#### BRIEF
When you reproduce the data, keep every word exactly as it stands and leave the pictures out.

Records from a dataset
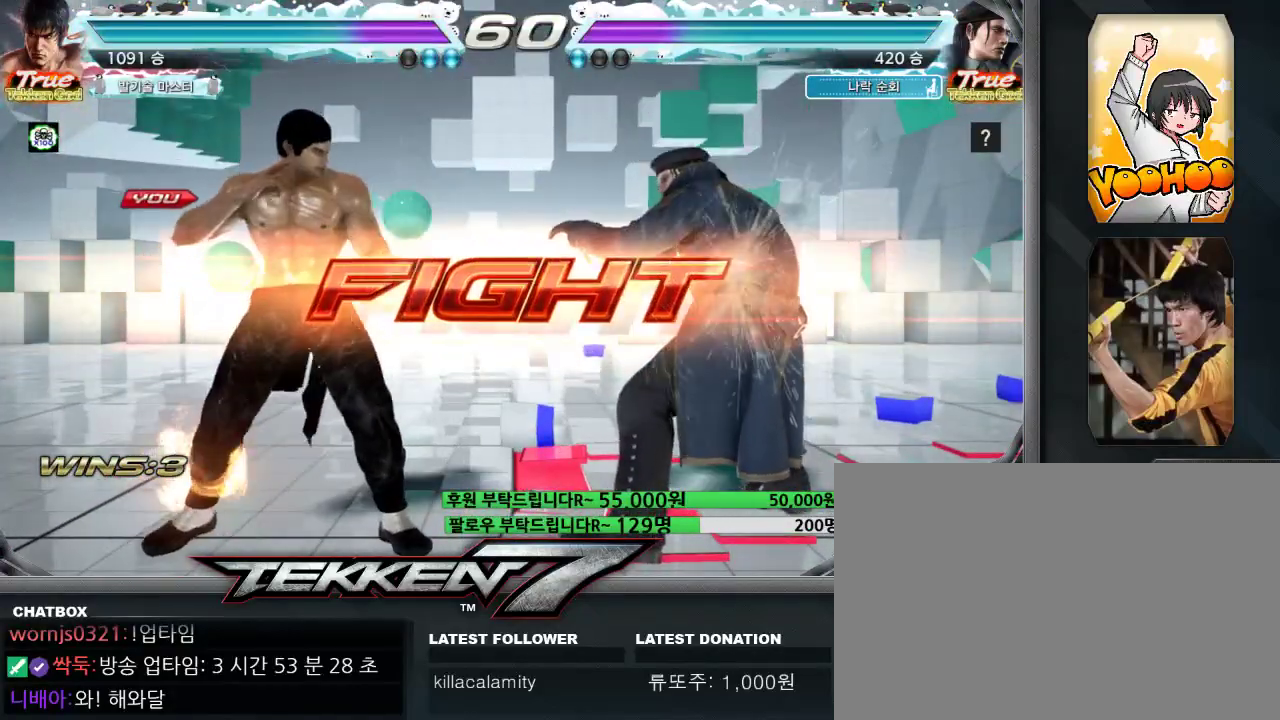
{"buttons": ["CIRCLE"], "left_stick": "left"}
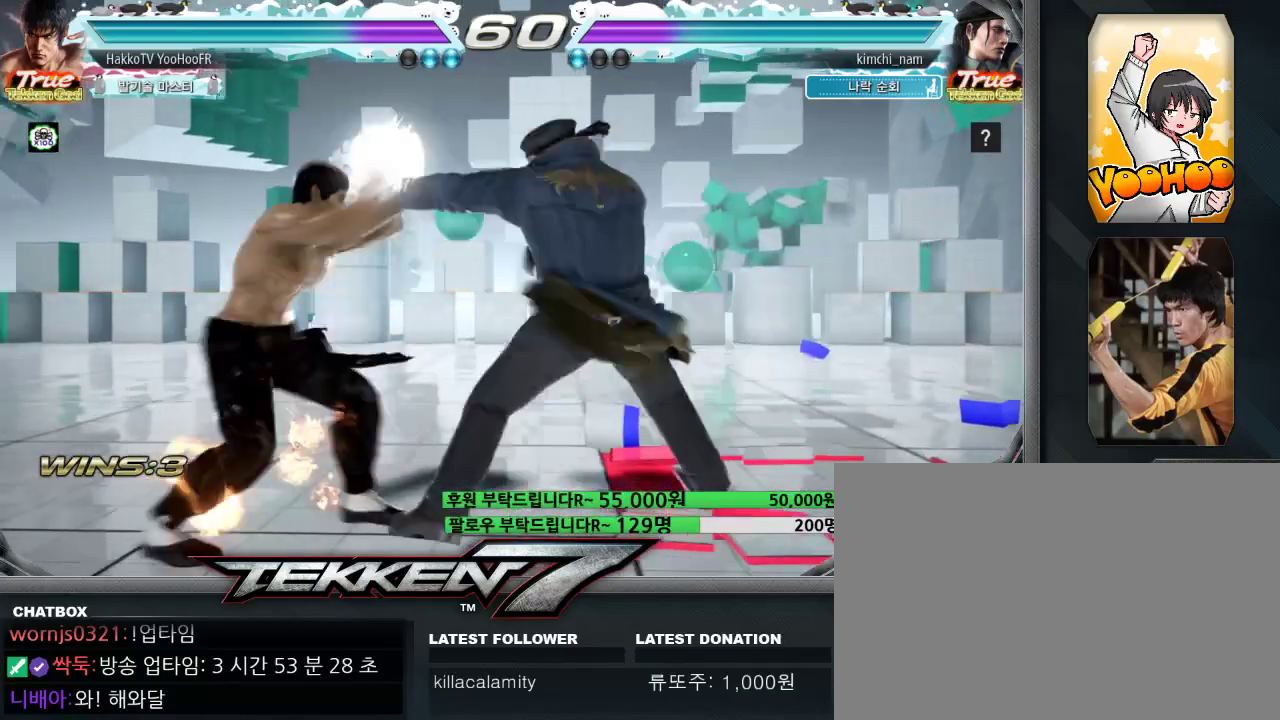
{"buttons": [], "left_stick": "down-right", "events": [[117, "CIRCLE", "up"], [317, "left_stick", "down-right"]]}
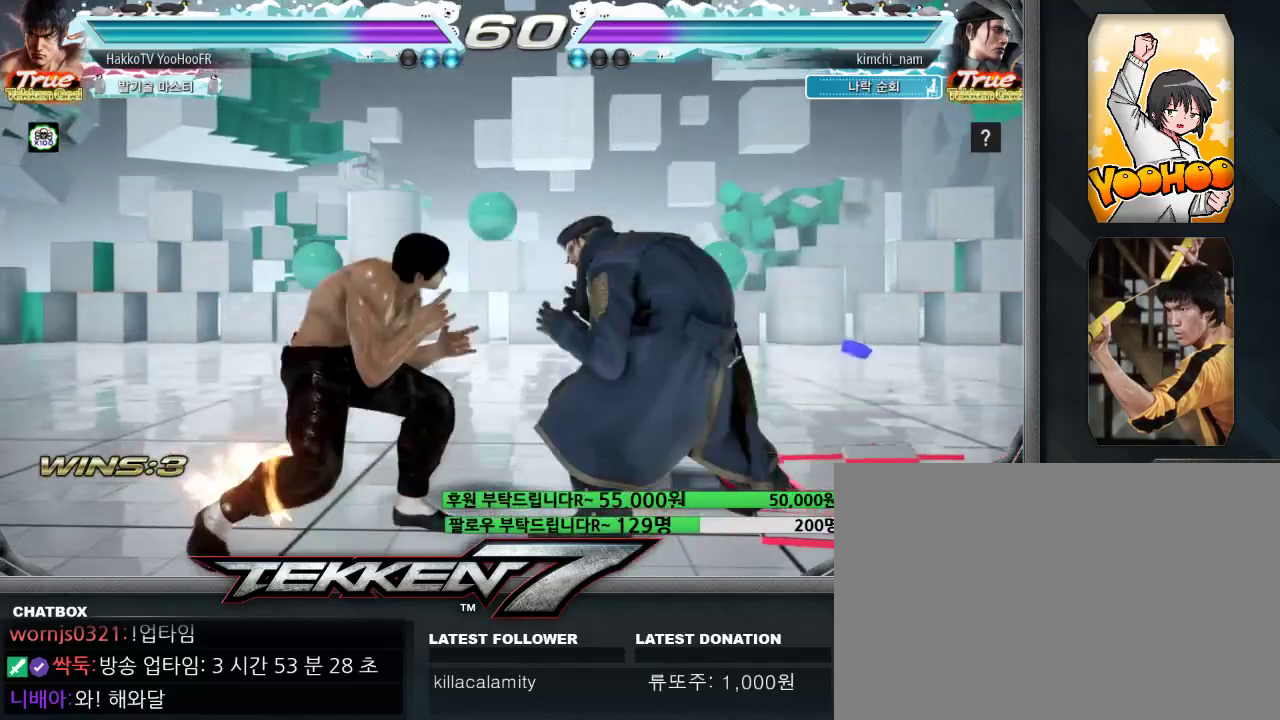
{"buttons": ["SQUARE"], "left_stick": "center"}
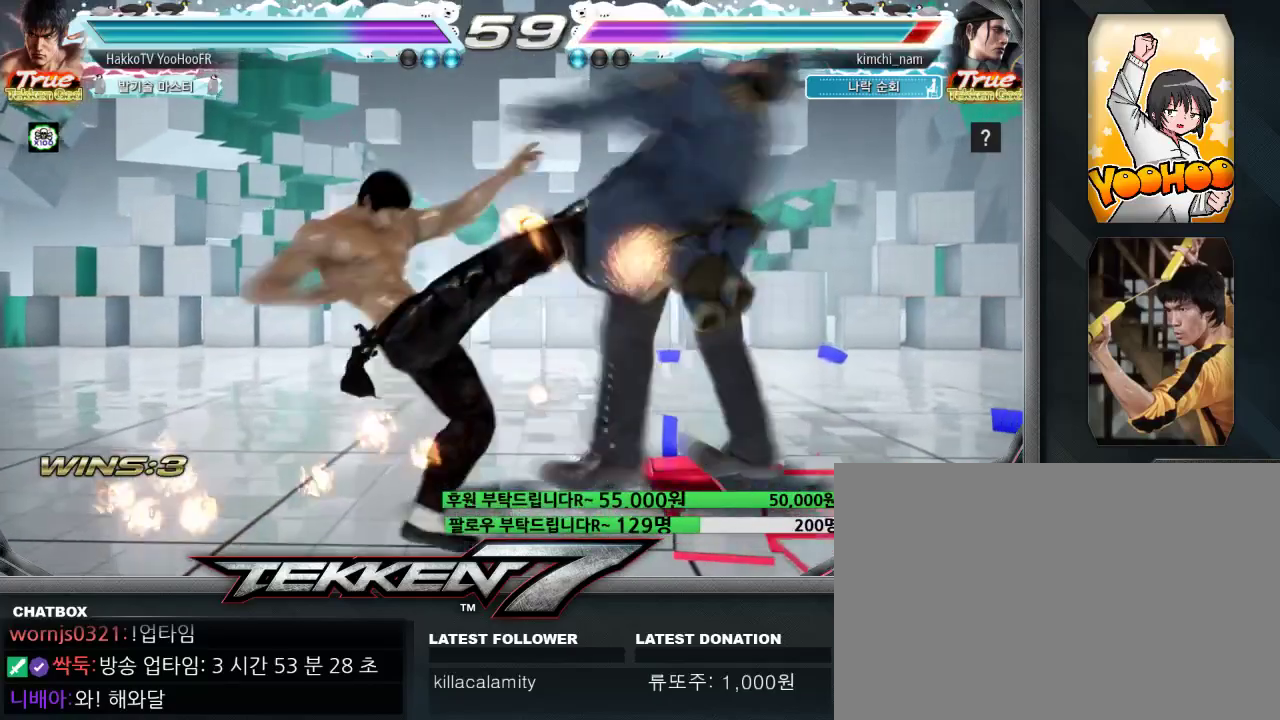
{"buttons": [], "left_stick": "right", "events": [[200, "SQUARE", "up"], [233, "left_stick", "right"], [317, "TRIANGLE", "down"], [467, "TRIANGLE", "up"]]}
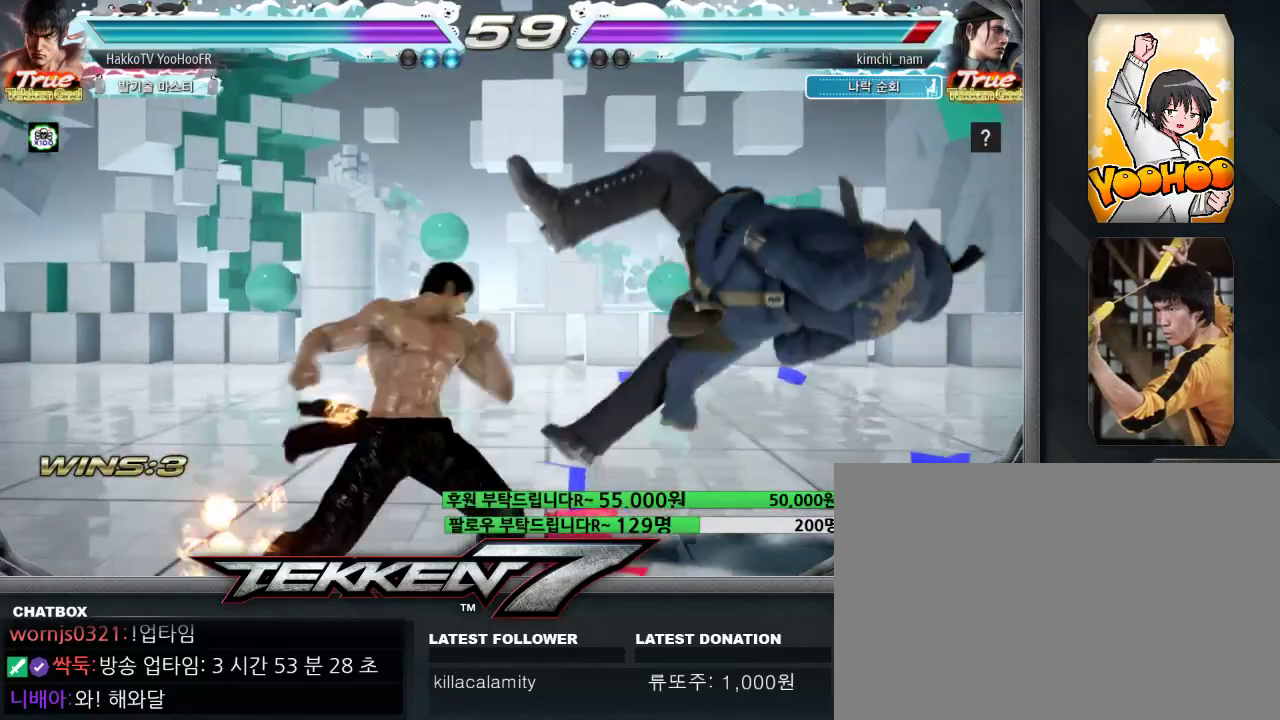
{"buttons": [], "left_stick": "left", "events": [[50, "left_stick", "center"], [233, "left_stick", "left"], [317, "TRIANGLE", "down"], [500, "TRIANGLE", "up"]]}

#### EXPECTED ANSWER
{"buttons": ["CIRCLE"], "left_stick": "left"}
{"buttons": [], "left_stick": "down-right", "events": [[117, "CIRCLE", "up"], [317, "left_stick", "down-right"]]}
{"buttons": ["SQUARE"], "left_stick": "center"}
{"buttons": [], "left_stick": "right", "events": [[200, "SQUARE", "up"], [233, "left_stick", "right"], [317, "TRIANGLE", "down"], [467, "TRIANGLE", "up"]]}
{"buttons": [], "left_stick": "left", "events": [[50, "left_stick", "center"], [233, "left_stick", "left"], [317, "TRIANGLE", "down"], [500, "TRIANGLE", "up"]]}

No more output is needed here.